* [Passage shown]
Bid, Ask, and Spread: Why Are You in the Red Right After You Buy?

Many beginners have the same confusing experience. They buy a stock, crypto asset, or another instrument, and a second later, their position already shows a small loss, often around 0.10% to 0.30%. At first, it looks like the market moved against them immediately. In reality, the reason is usually much simpler. It comes from the difference between the price at which you can buy and the price at which you can sell. This difference is called the spread, and it is one of the most basic trading costs.

What are bid and ask prices?


Every traded asset usually has two prices at the same time. The bid is the highest price that a buyer is currently willing to pay. The ask is the lowest price that a seller is currently willing to accept. If you want to buy immediately, you usually buy at the ask price. If you want to sell immediately, you usually sell at the bid price. This is why there is a gap between the two prices. A simple example makes it clear. If the ask price for a stock is 100.20 and the bid price is 100.00, you will buy at 100.20, but if you sell immediately, you will only get 100.00. The difference is 0.20, which is about 0.20%. That is your immediate unrealized loss. This is not a hidden mistake by the broker. It is a normal part of how markets work.


Why do you show a loss immediately after buying?


Most trading platforms value your open position using the bid price, because that is the price at which the market would currently buy from you if you sold. But when you enter the trade, you usually pay the ask price. That means you enter at a higher level than the price used to value your position right after execution. This is why your account can show a loss instantly even if the market has not moved at all. A useful real-world example is a currency exchange booth at an airport. You buy foreign currency at a higher price than the booth would pay if you sold it back one second later. The difference is not random. It is the cost built into the market. Financial markets work in a very similar way. In active and highly liquid assets, this gap is often small. In low-liquidity assets, small-cap stocks, certain crypto pairs, or volatile market conditions, the spread can widen significantly.


Why does the spread matter so much for traders?


For long-term investors, a small spread may not seem important because a position held for months or years can easily move far beyond that initial cost. For short-term traders, however, the spread is critical. If you are aiming for small price moves, the spread can consume a meaningful part of your expected profit before the trade even begins. Imagine a trader trying to make 0.50% on a quick trade. If the spread is already 0.20%, then a large part of the potential return is gone at entry. And that is before commissions, financing costs, or slippage are added. This is why understanding spread is not optional. It directly affects trade quality, break-even levels, and risk management. It also explains why liquid markets such as major stock indices, large US stocks, or major forex pairs are often more attractive for active trading than assets with thin volume and wide pricing gaps.


Conclusion


The reason you are often in a small loss right after buying is usually not bad luck and not an instant market reversal. It is the spread, which is the difference between the bid and ask price. You buy at the higher ask, but your position is often valued at the lower bid. Once you understand this, one important part of trading becomes much clearer. Trading costs are not only about broker fees. They also include the structure of the market itself. For any beginner, this is one of the first concepts worth mastering, because it changes how you look at entries, exits, and the real cost of every trade.

* [Supplied data]
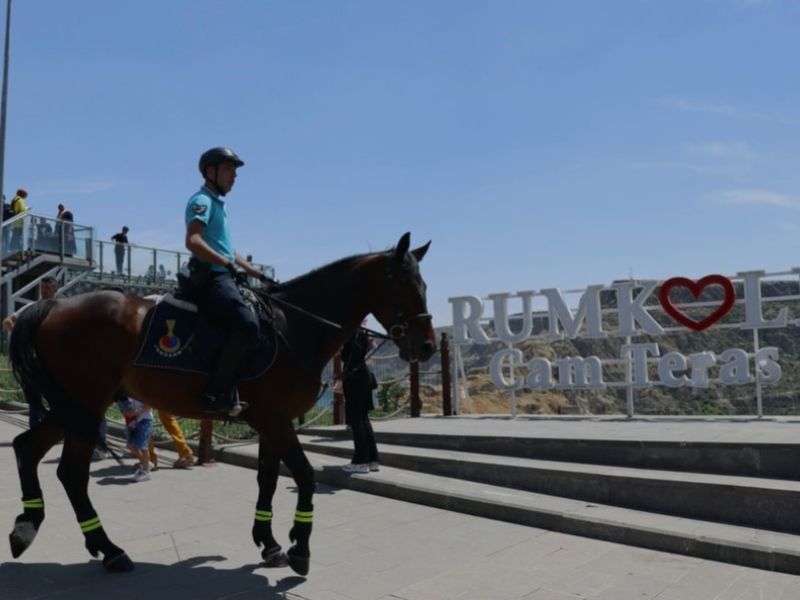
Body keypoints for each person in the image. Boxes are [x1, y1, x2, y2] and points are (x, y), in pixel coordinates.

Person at [184, 147, 270, 416]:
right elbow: (193, 241)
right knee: (246, 325)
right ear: (211, 172)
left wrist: (260, 275)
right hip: (212, 278)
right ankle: (216, 391)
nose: (234, 176)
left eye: (235, 171)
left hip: (223, 274)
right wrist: (227, 265)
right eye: (229, 169)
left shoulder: (218, 204)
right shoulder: (202, 201)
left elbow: (229, 251)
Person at [3, 276, 59, 427]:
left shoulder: (61, 308)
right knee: (34, 399)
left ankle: (51, 431)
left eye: (47, 287)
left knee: (57, 399)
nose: (44, 291)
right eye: (42, 287)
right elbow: (8, 321)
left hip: (54, 362)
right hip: (34, 361)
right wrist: (21, 337)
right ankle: (35, 431)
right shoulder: (31, 307)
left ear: (55, 289)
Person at [339, 324, 380, 474]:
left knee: (356, 420)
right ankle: (372, 460)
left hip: (354, 378)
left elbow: (349, 356)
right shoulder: (363, 332)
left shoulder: (351, 332)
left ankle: (360, 462)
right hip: (365, 377)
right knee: (363, 419)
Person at [115, 393, 153, 482]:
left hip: (145, 420)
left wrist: (137, 411)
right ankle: (146, 463)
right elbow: (128, 412)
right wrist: (139, 410)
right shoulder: (128, 393)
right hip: (134, 421)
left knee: (143, 446)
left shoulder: (144, 390)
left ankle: (146, 471)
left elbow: (150, 405)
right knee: (130, 445)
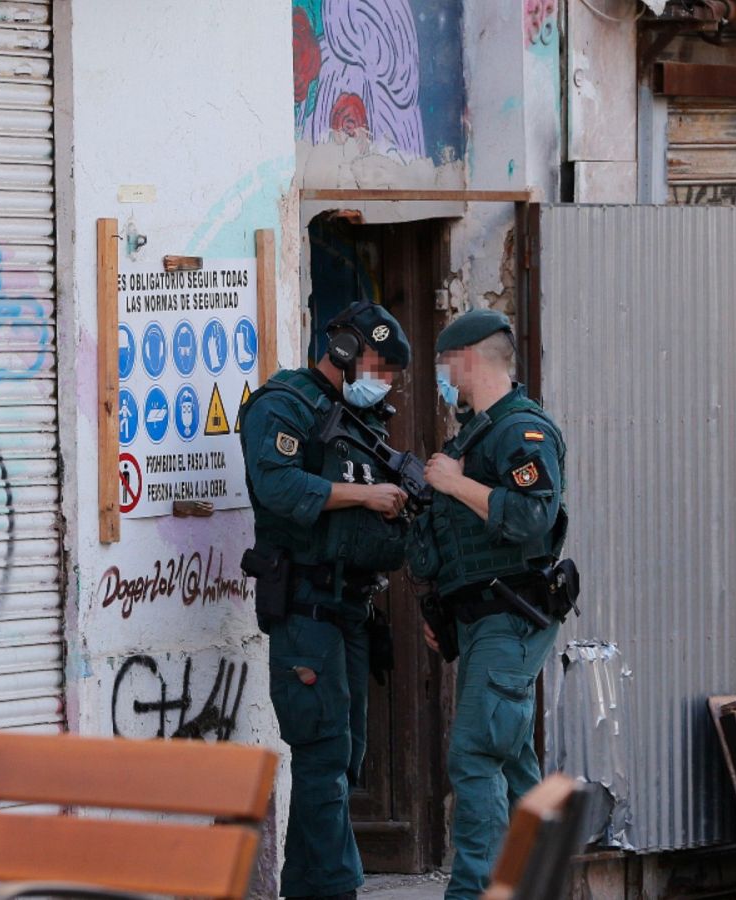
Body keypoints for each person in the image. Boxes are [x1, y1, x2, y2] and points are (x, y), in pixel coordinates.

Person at [238, 301, 413, 900]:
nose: (383, 382)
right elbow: (278, 485)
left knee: (344, 759)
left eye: (392, 374)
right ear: (341, 350)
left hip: (349, 610)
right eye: (377, 365)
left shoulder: (358, 421)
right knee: (322, 754)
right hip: (305, 611)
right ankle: (338, 887)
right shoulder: (282, 404)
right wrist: (363, 499)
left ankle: (309, 887)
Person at [408, 308, 569, 900]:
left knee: (475, 753)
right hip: (482, 622)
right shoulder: (474, 434)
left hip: (513, 619)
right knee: (512, 759)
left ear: (470, 359)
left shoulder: (521, 431)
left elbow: (533, 516)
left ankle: (476, 892)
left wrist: (454, 483)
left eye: (447, 364)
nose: (443, 377)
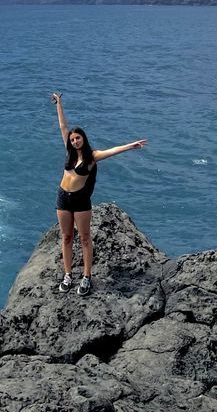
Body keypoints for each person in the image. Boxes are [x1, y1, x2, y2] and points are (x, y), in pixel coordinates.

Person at [50, 91, 147, 296]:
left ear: (84, 139)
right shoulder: (68, 152)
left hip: (80, 200)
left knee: (85, 238)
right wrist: (59, 103)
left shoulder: (92, 157)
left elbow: (113, 151)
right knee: (66, 237)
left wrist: (131, 146)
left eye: (78, 138)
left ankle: (86, 277)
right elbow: (63, 126)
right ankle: (67, 275)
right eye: (73, 139)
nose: (75, 141)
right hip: (62, 197)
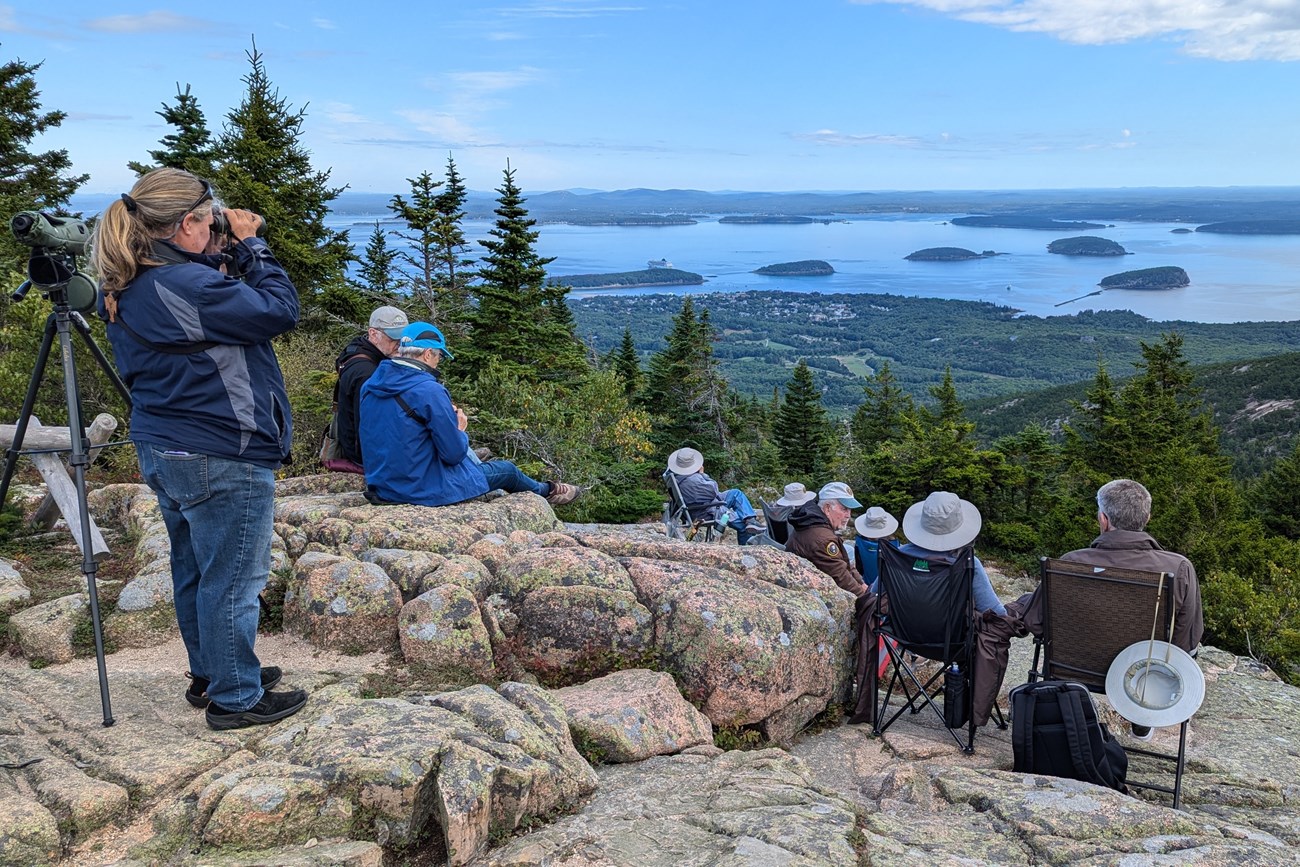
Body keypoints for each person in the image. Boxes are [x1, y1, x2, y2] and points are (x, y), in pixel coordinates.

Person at [91, 168, 306, 731]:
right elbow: (279, 311)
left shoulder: (133, 282)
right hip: (219, 449)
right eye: (209, 220)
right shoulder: (183, 286)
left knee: (195, 567)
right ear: (185, 222)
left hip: (167, 446)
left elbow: (207, 295)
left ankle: (213, 672)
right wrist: (253, 244)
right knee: (234, 576)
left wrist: (222, 252)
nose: (217, 228)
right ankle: (236, 697)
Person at [359, 322, 581, 507]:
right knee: (508, 471)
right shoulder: (429, 390)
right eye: (439, 356)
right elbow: (453, 454)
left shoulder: (371, 385)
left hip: (384, 484)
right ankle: (547, 491)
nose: (439, 362)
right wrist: (459, 430)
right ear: (427, 354)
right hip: (420, 489)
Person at [899, 491, 1006, 615]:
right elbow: (995, 612)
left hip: (899, 631)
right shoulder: (967, 562)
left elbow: (875, 593)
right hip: (952, 633)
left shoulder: (899, 555)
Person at [328, 305, 408, 471]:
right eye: (393, 338)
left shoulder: (356, 350)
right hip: (364, 454)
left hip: (352, 445)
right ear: (373, 333)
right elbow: (370, 426)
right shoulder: (367, 373)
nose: (399, 345)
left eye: (403, 339)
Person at [787, 481, 869, 598]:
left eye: (850, 510)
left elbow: (844, 563)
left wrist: (861, 583)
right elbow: (840, 577)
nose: (848, 515)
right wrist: (866, 599)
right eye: (844, 509)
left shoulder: (812, 521)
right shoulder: (823, 540)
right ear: (827, 508)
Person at [665, 447, 762, 544]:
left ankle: (750, 520)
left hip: (698, 505)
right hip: (706, 510)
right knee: (742, 526)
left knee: (735, 493)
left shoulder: (673, 476)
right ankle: (745, 550)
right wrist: (702, 474)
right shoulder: (693, 480)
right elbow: (714, 490)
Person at [854, 506, 900, 593]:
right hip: (888, 589)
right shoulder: (894, 545)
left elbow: (859, 569)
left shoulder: (859, 544)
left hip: (867, 586)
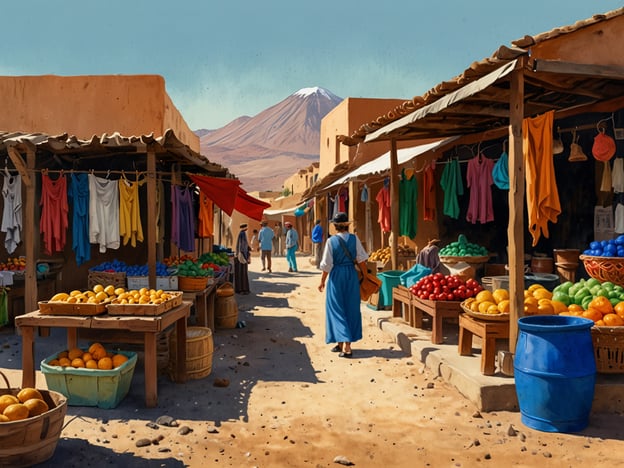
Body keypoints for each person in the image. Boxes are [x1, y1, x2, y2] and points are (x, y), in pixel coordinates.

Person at [317, 212, 368, 358]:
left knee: (336, 308)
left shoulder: (331, 241)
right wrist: (365, 276)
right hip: (351, 275)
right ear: (347, 225)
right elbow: (362, 259)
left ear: (335, 226)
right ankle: (340, 343)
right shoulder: (354, 239)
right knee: (351, 307)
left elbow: (327, 264)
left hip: (336, 276)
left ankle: (346, 346)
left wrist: (322, 281)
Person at [234, 223, 251, 294]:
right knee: (242, 273)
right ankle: (243, 290)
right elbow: (243, 246)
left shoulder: (241, 233)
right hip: (242, 256)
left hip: (240, 255)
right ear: (245, 228)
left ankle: (240, 289)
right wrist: (246, 256)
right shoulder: (243, 234)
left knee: (240, 273)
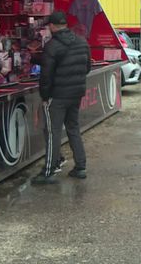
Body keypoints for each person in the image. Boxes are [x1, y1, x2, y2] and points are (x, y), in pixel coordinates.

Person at [32, 11, 91, 184]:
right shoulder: (81, 41)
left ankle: (49, 171)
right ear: (65, 24)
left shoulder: (52, 46)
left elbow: (46, 76)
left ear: (51, 26)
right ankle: (80, 167)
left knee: (53, 132)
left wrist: (45, 95)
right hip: (76, 94)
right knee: (73, 129)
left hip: (57, 96)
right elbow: (87, 67)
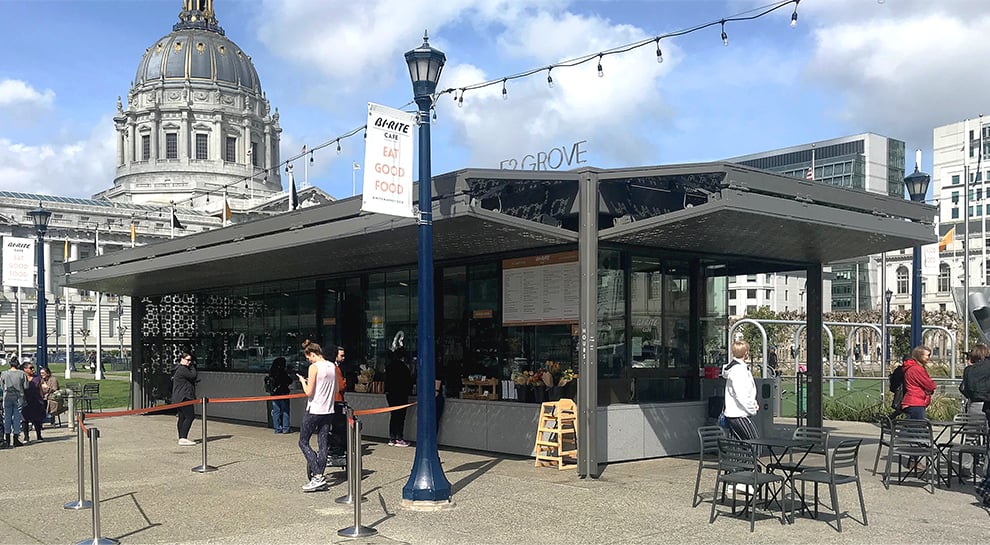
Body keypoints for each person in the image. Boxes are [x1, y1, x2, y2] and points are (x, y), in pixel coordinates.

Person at [297, 340, 338, 492]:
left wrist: (303, 381)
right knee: (323, 443)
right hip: (328, 409)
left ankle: (317, 474)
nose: (309, 360)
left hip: (314, 409)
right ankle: (319, 475)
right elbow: (336, 389)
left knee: (303, 442)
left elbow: (308, 392)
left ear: (312, 354)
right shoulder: (332, 366)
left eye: (309, 357)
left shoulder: (314, 367)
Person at [959, 344, 990, 478]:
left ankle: (966, 467)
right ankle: (986, 471)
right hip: (988, 403)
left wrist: (970, 397)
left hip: (974, 404)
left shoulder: (968, 370)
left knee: (970, 437)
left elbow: (963, 387)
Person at [722, 339, 760, 443]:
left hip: (735, 413)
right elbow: (741, 394)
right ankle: (747, 459)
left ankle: (739, 459)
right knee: (755, 443)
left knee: (739, 444)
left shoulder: (735, 369)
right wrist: (752, 408)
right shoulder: (738, 370)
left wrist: (753, 403)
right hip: (739, 413)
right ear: (746, 353)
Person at [385, 347, 413, 447]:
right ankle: (399, 437)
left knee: (393, 415)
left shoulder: (389, 366)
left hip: (391, 394)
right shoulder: (404, 368)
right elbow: (408, 382)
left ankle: (392, 438)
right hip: (401, 394)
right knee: (401, 416)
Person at [901, 345, 937, 420]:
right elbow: (930, 385)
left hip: (911, 401)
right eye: (927, 355)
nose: (929, 358)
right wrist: (930, 389)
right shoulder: (917, 369)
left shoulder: (910, 367)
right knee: (917, 427)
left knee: (911, 426)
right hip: (916, 402)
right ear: (920, 356)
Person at [171, 352, 198, 446]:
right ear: (182, 359)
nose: (189, 362)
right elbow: (193, 376)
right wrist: (192, 366)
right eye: (187, 360)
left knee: (182, 417)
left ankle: (182, 437)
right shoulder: (183, 369)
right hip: (184, 397)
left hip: (179, 396)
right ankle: (183, 437)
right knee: (190, 416)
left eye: (190, 360)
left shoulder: (178, 369)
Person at [0, 359, 28, 448]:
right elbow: (26, 386)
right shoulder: (21, 374)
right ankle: (16, 438)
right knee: (17, 418)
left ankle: (7, 438)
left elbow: (2, 385)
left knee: (7, 417)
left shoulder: (4, 374)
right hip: (18, 396)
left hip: (7, 396)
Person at [328, 345, 348, 467]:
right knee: (339, 428)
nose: (343, 357)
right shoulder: (335, 368)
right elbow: (341, 387)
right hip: (337, 401)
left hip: (328, 402)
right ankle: (337, 451)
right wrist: (345, 381)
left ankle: (332, 449)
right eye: (341, 355)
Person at [20, 363, 46, 442]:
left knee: (37, 419)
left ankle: (39, 435)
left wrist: (42, 400)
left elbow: (40, 390)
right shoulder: (22, 379)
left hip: (36, 401)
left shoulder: (37, 378)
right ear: (25, 369)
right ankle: (26, 437)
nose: (33, 370)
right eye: (30, 368)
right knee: (24, 419)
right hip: (25, 401)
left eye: (33, 368)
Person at [267, 357, 293, 434]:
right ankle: (285, 428)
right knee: (285, 411)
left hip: (274, 394)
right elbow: (289, 381)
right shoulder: (282, 372)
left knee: (276, 411)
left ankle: (277, 428)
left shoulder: (272, 372)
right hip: (283, 393)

* [What this exercise asks]
#1 According to the spread article, which price do most trading platforms use to value an open position?
#2 Copy the spread article word for word, starting at "Many beginners have" and ending at "basic trading costs.".

* [Replies]
#1 The bid price.

#2
Many beginners have the same confusing experience. They buy a stock, crypto asset, or another instrument, and a second later, their position already shows a small loss, often around 0.10% to 0.30%. At first, it looks like the market moved against them immediately. In reality, the reason is usually much simpler. It comes from the difference between the price at which you can buy and the price at which you can sell. This difference is called the spread, and it is one of the most basic trading costs.